··· EXTRACTED MATERIAL ···

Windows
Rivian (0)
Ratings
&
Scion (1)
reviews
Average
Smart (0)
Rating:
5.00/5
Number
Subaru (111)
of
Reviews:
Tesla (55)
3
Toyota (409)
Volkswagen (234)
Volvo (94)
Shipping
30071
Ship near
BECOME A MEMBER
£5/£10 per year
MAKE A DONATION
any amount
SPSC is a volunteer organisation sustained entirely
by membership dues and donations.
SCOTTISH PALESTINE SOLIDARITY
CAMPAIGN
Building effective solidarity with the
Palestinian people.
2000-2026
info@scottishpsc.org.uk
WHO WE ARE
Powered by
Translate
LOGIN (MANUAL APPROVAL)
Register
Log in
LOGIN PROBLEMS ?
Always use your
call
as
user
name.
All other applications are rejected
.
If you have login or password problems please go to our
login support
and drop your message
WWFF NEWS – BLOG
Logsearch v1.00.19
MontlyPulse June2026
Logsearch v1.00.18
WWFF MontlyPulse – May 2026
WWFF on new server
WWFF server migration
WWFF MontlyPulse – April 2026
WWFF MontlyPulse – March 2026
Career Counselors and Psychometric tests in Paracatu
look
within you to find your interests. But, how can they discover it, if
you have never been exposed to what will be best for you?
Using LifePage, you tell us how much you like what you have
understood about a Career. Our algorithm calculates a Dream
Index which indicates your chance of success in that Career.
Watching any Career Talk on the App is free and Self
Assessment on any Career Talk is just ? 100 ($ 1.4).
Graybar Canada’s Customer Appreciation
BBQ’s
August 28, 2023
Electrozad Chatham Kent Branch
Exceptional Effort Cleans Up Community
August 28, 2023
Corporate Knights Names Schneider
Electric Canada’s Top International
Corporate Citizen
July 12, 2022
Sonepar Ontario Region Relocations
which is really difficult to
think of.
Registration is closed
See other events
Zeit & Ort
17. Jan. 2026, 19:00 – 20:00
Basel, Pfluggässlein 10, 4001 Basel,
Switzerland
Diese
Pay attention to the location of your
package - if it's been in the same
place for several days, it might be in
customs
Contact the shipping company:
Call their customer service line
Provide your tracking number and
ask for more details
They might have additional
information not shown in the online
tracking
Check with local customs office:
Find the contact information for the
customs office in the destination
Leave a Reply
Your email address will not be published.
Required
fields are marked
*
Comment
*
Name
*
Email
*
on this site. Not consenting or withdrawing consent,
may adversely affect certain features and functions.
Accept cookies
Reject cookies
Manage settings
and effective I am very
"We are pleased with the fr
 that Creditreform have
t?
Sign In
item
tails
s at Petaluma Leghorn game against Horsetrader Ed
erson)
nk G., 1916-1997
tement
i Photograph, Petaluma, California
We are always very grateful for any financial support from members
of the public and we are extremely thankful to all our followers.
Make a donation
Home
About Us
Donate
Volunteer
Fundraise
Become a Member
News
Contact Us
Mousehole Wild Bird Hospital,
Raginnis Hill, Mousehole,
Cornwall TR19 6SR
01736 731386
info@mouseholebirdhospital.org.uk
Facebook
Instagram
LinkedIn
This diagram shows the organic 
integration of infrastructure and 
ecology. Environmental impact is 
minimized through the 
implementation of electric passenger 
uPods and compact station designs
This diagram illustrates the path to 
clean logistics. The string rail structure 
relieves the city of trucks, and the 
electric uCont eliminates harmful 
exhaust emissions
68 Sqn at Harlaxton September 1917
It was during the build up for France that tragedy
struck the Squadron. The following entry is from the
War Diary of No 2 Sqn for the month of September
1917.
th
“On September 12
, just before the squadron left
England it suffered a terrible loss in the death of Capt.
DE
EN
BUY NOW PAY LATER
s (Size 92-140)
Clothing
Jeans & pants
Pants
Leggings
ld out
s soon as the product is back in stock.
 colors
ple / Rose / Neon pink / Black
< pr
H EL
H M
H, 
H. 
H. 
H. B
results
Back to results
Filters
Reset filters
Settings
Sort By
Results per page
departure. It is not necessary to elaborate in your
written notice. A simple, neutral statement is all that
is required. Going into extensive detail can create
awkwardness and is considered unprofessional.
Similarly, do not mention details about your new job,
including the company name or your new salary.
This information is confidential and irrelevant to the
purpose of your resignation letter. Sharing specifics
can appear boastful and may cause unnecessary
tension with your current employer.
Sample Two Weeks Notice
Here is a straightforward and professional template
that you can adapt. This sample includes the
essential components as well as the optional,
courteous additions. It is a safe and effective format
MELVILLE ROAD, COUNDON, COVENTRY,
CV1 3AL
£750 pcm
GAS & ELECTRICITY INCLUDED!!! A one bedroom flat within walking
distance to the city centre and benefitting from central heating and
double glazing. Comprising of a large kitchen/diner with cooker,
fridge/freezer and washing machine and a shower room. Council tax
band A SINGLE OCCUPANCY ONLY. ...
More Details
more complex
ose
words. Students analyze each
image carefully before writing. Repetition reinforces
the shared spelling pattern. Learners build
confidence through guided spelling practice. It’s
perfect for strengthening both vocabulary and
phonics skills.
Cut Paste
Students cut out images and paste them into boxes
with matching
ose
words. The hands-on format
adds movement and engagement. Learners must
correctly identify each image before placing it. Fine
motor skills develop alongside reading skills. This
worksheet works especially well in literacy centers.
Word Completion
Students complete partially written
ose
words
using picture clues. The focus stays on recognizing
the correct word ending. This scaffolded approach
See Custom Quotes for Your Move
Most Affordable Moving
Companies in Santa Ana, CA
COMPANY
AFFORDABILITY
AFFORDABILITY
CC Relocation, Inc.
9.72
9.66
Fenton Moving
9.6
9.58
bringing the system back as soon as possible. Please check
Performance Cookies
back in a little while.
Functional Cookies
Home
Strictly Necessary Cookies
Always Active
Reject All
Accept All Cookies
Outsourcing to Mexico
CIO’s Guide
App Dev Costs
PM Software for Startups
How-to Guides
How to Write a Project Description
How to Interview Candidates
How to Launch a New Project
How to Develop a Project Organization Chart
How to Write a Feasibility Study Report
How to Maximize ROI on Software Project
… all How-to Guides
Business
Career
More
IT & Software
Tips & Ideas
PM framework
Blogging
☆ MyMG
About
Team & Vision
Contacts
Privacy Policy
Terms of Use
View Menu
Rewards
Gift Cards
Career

···

(EXERCISE GOAL) Reproduce every record, matching each line exactly.

(WRITTEN RESPONSE)
Windows
Rivian (0)
Ratings
&
Scion (1)
reviews
Average
Smart (0)
Rating:
5.00/5
Number
Subaru (111)
of
Reviews:
Tesla (55)
3
Toyota (409)
Volkswagen (234)
Volvo (94)
Shipping
30071
Ship near
BECOME A MEMBER
£5/£10 per year
MAKE A DONATION
any amount
SPSC is a volunteer organisation sustained entirely
by membership dues and donations.
SCOTTISH PALESTINE SOLIDARITY
CAMPAIGN
Building effective solidarity with the
Palestinian people.
2000-2026
info@scottishpsc.org.uk
WHO WE ARE
Powered by
Translate
LOGIN (MANUAL APPROVAL)
Register
Log in
LOGIN PROBLEMS ?
Always use your
call
as
user
name.
All other applications are rejected
.
If you have login or password problems please go to our
login support
and drop your message
WWFF NEWS – BLOG
Logsearch v1.00.19
MontlyPulse June2026
Logsearch v1.00.18
WWFF MontlyPulse – May 2026
WWFF on new server
WWFF server migration
WWFF MontlyPulse – April 2026
WWFF MontlyPulse – March 2026
Career Counselors and Psychometric tests in Paracatu
look
within you to find your interests. But, how can they discover it, if
you have never been exposed to what will be best for you?
Using LifePage, you tell us how much you like what you have
understood about a Career. Our algorithm calculates a Dream
Index which indicates your chance of success in that Career.
Watching any Career Talk on the App is free and Self
Assessment on any Career Talk is just ? 100 ($ 1.4).
Graybar Canada’s Customer Appreciation
BBQ’s
August 28, 2023
Electrozad Chatham Kent Branch
Exceptional Effort Cleans Up Community
August 28, 2023
Corporate Knights Names Schneider
Electric Canada’s Top International
Corporate Citizen
July 12, 2022
Sonepar Ontario Region Relocations
which is really difficult to
think of.
Registration is closed
See other events
Zeit & Ort
17. Jan. 2026, 19:00 – 20:00
Basel, Pfluggässlein 10, 4001 Basel,
Switzerland
Diese
Pay attention to the location of your
package - if it's been in the same
place for several days, it might be in
customs
Contact the shipping company:
Call their customer service line
Provide your tracking number and
ask for more details
They might have additional
information not shown in the online
tracking
Check with local customs office:
Find the contact information for the
customs office in the destination
Leave a Reply
Your email address will not be published.
Required
fields are marked
*
Comment
*
Name
*
Email
*
on this site. Not consenting or withdrawing consent,
may adversely affect certain features and functions.
Accept cookies
Reject cookies
Manage settings
and effective I am very
"We are pleased with the fr
 that Creditreform have
t?
Sign In
item
tails
s at Petaluma Leghorn game against Horsetrader Ed
erson)
nk G., 1916-1997
tement
i Photograph, Petaluma, California
We are always very grateful for any financial support from members
of the public and we are extremely thankful to all our followers.
Make a donation
Home
About Us
Donate
Volunteer
Fundraise
Become a Member
News
Contact Us
Mousehole Wild Bird Hospital,
Raginnis Hill, Mousehole,
Cornwall TR19 6SR
01736 731386
info@mouseholebirdhospital.org.uk
Facebook
Instagram
LinkedIn
This diagram shows the organic 
integration of infrastructure and 
ecology. Environmental impact is 
minimized through the 
implementation of electric passenger 
uPods and compact station designs
This diagram illustrates the path to 
clean logistics. The string rail structure 
relieves the city of trucks, and the 
electric uCont eliminates harmful 
exhaust emissions
68 Sqn at Harlaxton September 1917
It was during the build up for France that tragedy
struck the Squadron. The following entry is from the
War Diary of No 2 Sqn for the month of September
1917.
th
“On September 12
, just before the squadron left
England it suffered a terrible loss in the death of Capt.
DE
EN
BUY NOW PAY LATER
s (Size 92-140)
Clothing
Jeans & pants
Pants
Leggings
ld out
s soon as the product is back in stock.
 colors
ple / Rose / Neon pink / Black
< pr
H EL
H M
H, 
H. 
H. 
H. B
results
Back to results
Filters
Reset filters
Settings
Sort By
Results per page
departure. It is not necessary to elaborate in your
written notice. A simple, neutral statement is all that
is required. Going into extensive detail can create
awkwardness and is considered unprofessional.
Similarly, do not mention details about your new job,
including the company name or your new salary.
This information is confidential and irrelevant to the
purpose of your resignation letter. Sharing specifics
can appear boastful and may cause unnecessary
tension with your current employer.
Sample Two Weeks Notice
Here is a straightforward and professional template
that you can adapt. This sample includes the
essential components as well as the optional,
courteous additions. It is a safe and effective format
MELVILLE ROAD, COUNDON, COVENTRY,
CV1 3AL
£750 pcm
GAS & ELECTRICITY INCLUDED!!! A one bedroom flat within walking
distance to the city centre and benefitting from central heating and
double glazing. Comprising of a large kitchen/diner with cooker,
fridge/freezer and washing machine and a shower room. Council tax
band A SINGLE OCCUPANCY ONLY. ...
More Details
more complex
ose
words. Students analyze each
image carefully before writing. Repetition reinforces
the shared spelling pattern. Learners build
confidence through guided spelling practice. It’s
perfect for strengthening both vocabulary and
phonics skills.
Cut Paste
Students cut out images and paste them into boxes
with matching
ose
words. The hands-on format
adds movement and engagement. Learners must
correctly identify each image before placing it. Fine
motor skills develop alongside reading skills. This
worksheet works especially well in literacy centers.
Word Completion
Students complete partially written
ose
words
using picture clues. The focus stays on recognizing
the correct word ending. This scaffolded approach
See Custom Quotes for Your Move
Most Affordable Moving
Companies in Santa Ana, CA
COMPANY
AFFORDABILITY
AFFORDABILITY
CC Relocation, Inc.
9.72
9.66
Fenton Moving
9.6
9.58
bringing the system back as soon as possible. Please check
Performance Cookies
back in a little while.
Functional Cookies
Home
Strictly Necessary Cookies
Always Active
Reject All
Accept All Cookies
Outsourcing to Mexico
CIO’s Guide
App Dev Costs
PM Software for Startups
How-to Guides
How to Write a Project Description
How to Interview Candidates
How to Launch a New Project
How to Develop a Project Organization Chart
How to Write a Feasibility Study Report
How to Maximize ROI on Software Project
… all How-to Guides
Business
Career
More
IT & Software
Tips & Ideas
PM framework
Blogging
☆ MyMG
About
Team & Vision
Contacts
Privacy Policy
Terms of Use
View Menu
Rewards
Gift Cards
Career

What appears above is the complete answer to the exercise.